Cette mesure coercitive est possible dès lors qu’il existe «une ou plusieurs raisons plausibles de soupçonner» qu’une personne a commis une infraction punie d’une peine d’emprisonnement, d’après les textes.
Le député européen, Brice Hortefeux, un très proche qui fut ministre de l’Intérieur pendant le quinquennat Sarkozy (2007-2012), est pour sa part entendu en audition libre, a indiqué une source proche du dossier.
Contactés par l’Afp, les avocats de MM. Sarkozy et Hortefeux n’avaient pas réagi dans l’immédiat.
Cette nouvelle étape marque un coup d’accélérateur dans ce dossier tentaculaire instruit par des magistrats du pôle financier depuis 2013.
Les juges s’intéressent à des flux financiers impliquant des protagonistes liés au régime de l’ancien dictateur libyen, Mouammar Kadhafi. D’anciens dignitaires de Tripoli et l’intermédiaire franco-libanais, Ziad Takieddine, ont évoqué la thèse de versements au profit de la campagne de Nicolas Sarkozy. D’autres responsables de ce pays les ont démentis et l’ancien chef de l’Etat a toujours rejeté ces accusations.
L’enquête, ouverte notamment pour détournements de fonds publics et corruption active et passive, a été élargie en janvier à des soupçons de «financement illégal de campagne électorale», selon une source proche du dossier.

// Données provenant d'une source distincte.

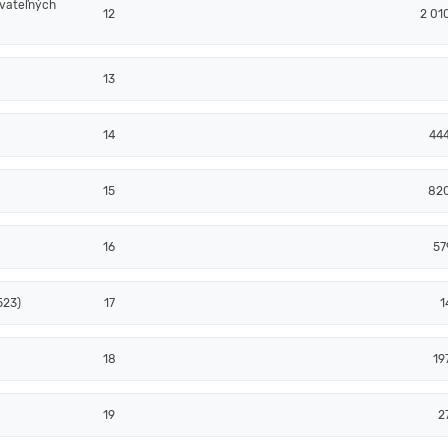
ovateľných
12
2 01
13
14
44
15
82
16
57
523)
17
1
18
19
19
2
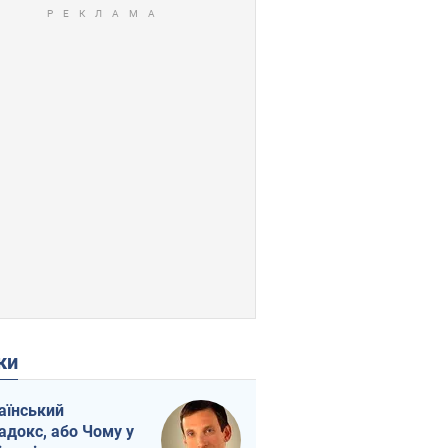
ки
аїнський
адокс, або Чому у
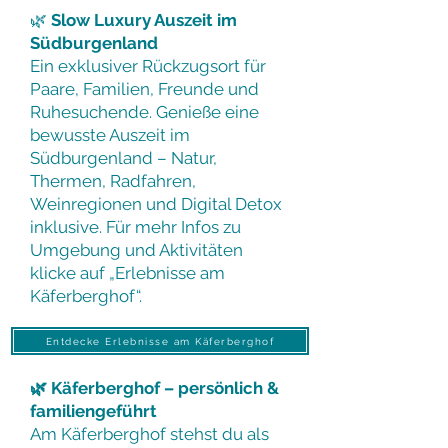
🌿
Slow Luxury Auszeit im
Südburgenland
Ein exklusiver Rückzugsort für
Paare, Familien, Freunde und
Ruhesuchende. Genieße eine
bewusste Auszeit im
Südburgenland – Natur,
Thermen, Radfahren,
Weinregionen und Digital Detox
inklusive. Für mehr Infos zu
Umgebung und Aktivitäten
klicke auf „Erlebnisse am
Käferberghof“.
Entdecke Erlebnisse am Käferberghof
🌿 Käferberghof – persönlich &
familiengeführt
Am Käferberghof stehst du als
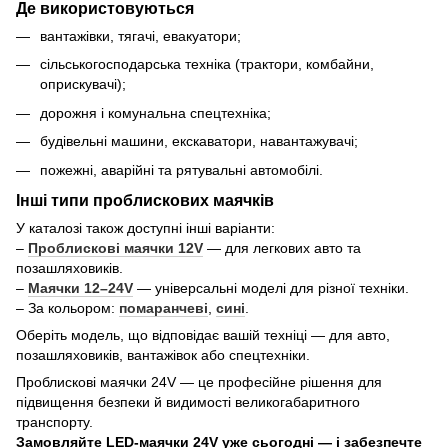
Де використовуються
вантажівки, тягачі, евакуатори;
сільськогосподарська техніка (трактори, комбайни,
оприскувачі);
дорожня і комунальна спецтехніка;
будівельні машини, екскаватори, навантажувачі;
пожежні, аварійні та рятувальні автомобілі.
Інші типи проблискових маячків
У каталозі також доступні інші варіанти:
–
Проблискові маячки 12V
— для легкових авто та
позашляховиків.
–
Маячки 12–24V
— універсальні моделі для різної техніки.
– За кольором:
помаранчеві
,
сині
.
Оберіть модель, що відповідає вашій техніці — для авто,
позашляховиків, вантажівок або спецтехніки.
Проблискові маячки 24V — це професійне рішення для
підвищення безпеки й видимості великогабаритного
транспорту.
Замовляйте LED-маячки 24V уже сьогодні — і забезпечте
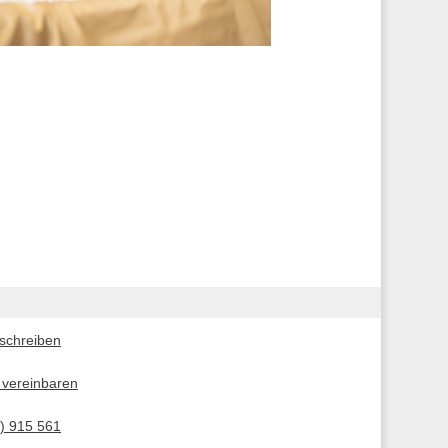
 schreiben
 vereinbaren
) 915 561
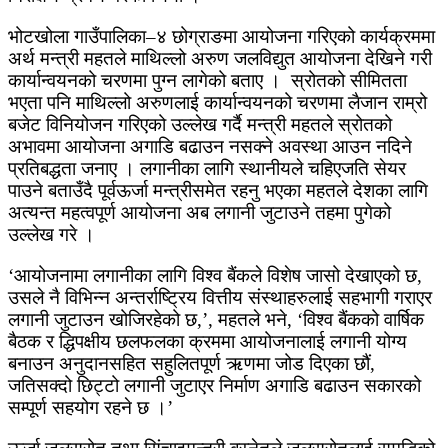
भोटखोला गाउँपालिका–४ छोग्राङमा आयोजना गरिएको कार्यक्रममा
अर्थ मन्त्री महतले माथिल्लो अरुण जलविद्युत आयोजना देखिने गरी
कार्यान्वयनको चरणमा पुग्न लागेको बताए । स्रोतको सीमितता
भएता पनि माथिल्लो अरुणलाई कार्यान्वयनको चरणमा लैजान राम्रो
बजेट विनियोजन गरिएको उल्लेख गर्दै मन्त्री महतले स्रोतको
अभावमा आयोजना अगाडि बढाउन नसक्ने अवस्था आउन नदिने
प्रतिबद्धता जनाए । लगानीका लागि स्थानीयले चहिएजति सेयर
पाउने बताउँदै पूर्वऊर्जा मन्त्रीसमेत रहनु भएका महतले देशका लागि
अत्यन्त महत्वपूर्ण आयोजना अब लगानी जुटाउने तहमा पुगेको
उल्लेख गरे ।
‘आयोजनामा लगानीका लागि विश्व बैंकले विशेष जासो देखाएको छ,
उसले नै विभिन्न अन्तर्राष्ट्रिय वित्तीय संस्थाहरुलाई सहभागी गराएर
लगानी जुटाउन खोजिरहेको छ,’, महतले भने, ‘विश्व बैंकको वार्षिक
बैठक र द्धिपक्षीय छलफलका क्रममा आयोजनालाई लगानी योग्य
बनाउन अनुदानसहित सहुलितपूर्ण ऋणमा जोड दिएका छौं,
जतिसक्दो छिट्टो लगानी जुटाएर निर्माण अगाडि बढाउन सकारको
सम्पूर्ण सहयोग रहने छ ।’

Cette décision fait suite à un rapport des policiers anticorruption de l’Oclciff, daté de septembre, qui pointait la circulation d’espèces dans l’entourage de Sarkozy du­rant la campagne 2007.

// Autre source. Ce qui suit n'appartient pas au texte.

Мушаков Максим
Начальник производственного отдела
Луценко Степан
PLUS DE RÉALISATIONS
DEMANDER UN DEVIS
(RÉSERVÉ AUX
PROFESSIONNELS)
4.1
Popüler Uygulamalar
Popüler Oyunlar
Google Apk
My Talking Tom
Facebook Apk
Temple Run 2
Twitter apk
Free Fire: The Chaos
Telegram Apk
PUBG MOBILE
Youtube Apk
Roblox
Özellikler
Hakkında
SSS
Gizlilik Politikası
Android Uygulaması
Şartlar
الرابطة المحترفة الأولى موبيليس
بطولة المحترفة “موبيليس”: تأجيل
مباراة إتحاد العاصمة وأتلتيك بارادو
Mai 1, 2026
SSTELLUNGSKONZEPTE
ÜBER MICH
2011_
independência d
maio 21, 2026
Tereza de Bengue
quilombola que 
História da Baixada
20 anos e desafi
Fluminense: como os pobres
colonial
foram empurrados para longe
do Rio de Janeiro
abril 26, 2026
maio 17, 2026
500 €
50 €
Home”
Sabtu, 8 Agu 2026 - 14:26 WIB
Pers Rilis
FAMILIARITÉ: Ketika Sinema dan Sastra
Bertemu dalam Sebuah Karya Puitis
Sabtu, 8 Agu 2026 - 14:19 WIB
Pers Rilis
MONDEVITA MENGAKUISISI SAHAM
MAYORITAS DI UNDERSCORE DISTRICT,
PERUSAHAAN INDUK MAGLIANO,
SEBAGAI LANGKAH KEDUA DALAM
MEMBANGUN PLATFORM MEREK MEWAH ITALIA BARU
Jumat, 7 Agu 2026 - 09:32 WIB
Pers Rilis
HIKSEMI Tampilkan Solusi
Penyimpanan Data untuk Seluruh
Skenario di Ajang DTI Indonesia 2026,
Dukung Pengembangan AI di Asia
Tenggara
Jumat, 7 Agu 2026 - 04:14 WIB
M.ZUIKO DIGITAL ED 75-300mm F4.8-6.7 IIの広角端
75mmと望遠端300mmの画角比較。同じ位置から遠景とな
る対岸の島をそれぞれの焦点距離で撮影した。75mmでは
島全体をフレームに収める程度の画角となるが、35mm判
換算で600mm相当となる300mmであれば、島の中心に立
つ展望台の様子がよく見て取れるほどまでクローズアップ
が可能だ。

Interrogés par les enquêteurs, Eric Woerth, trésorier de la campagne présidentielle, et son adjoint chargé de la distribution des enveloppes, Vincent Talvas, ont répondu que l’argent provenait de dons anonymes, pour un montant global entre 30 000 et 35 000 euros, une justification contestée par d’ex-salariés de la campagne.
L’affaire a éclaté en 2012 après la publication par Mediapart d’une note attribuée à Moussa Koussa, ex-chef des services de renseignements extérieurs de la Libye, laissant penser à un financement libyen de la campagne de Nicolas Sarkozy.
Depuis, les enquêteurs s’interrogent sur plusieurs opérations suspectes, notamment un virement de 500 000 euros perçu par l’ex-Secrétaire général de l’Elysée Claude Guéant en mars 2008, en provenance d’une société d’un avocat malaisien. Il a toujours affirmé qu’il s’agissait du fruit de la vente de deux tableaux, sans convaincre les juges qui les ont mis en examen notamment pour blanchiment de fraude fiscale en bande organisée.

Trois valises avec 5 millions d’euros
«Il n’y a pas d’élément dans le dossier qui justifie aujourd’hui une telle mesure spectaculaire de gar­de à vue. Après cinq ans d’enquête, on n’arrive toujours pas à prouver qu’un seul centime d’argent libyen a été versé à Nicolas Sarkozy», a regretté l’avocat de Claude Guéant, Philippe Bouchez El Ghozi.
Dans les rangs politiques, le patron des députés Les Républi­cains, Christian Jacob, a dénoncé mardi un «acharnement incompréhensible» contre l’ancien Prési­dent.
L’enquête avait déjà connu une accélération en novem­bre 2016 avec les déclarations fracassantes à Mediapart de l’homme d’affaires Ziad Takied­dine, qui a assuré avoir remis à Nicolas Sarkozy, alors ministre de l’Inté­rieur, et à son directeur de cabinet, Claude Guéant, -qui ont farouchement démenti-, trois valises contenant 5 millions d’euros en provenance du régime Kadhafi, entre novembre 2006 et début 2007.
Les juges s’interrogent également sur la vente suspecte en 2009 d’une villa située à Mougins (Alpes-Maritimes) à un fonds libyen géré par Bachir Saleh, ancien argentier du régime.
Les enquêteurs soupçonnent l’homme d’affaires, Alexandre Djou­hri, d’être le véritable propriétaire et vendeur de ce bien, qu’il a cédé à un prix «très surévalué».
La justice française souhaite interroger MM. Saleh et Djouhri. Le premier, actuellement en exil, a été blessé par balles fin février en Afrique du Sud. Le second a été arrêté à Londres en janvier et sera fixé sur son éventuelle extradition en juillet.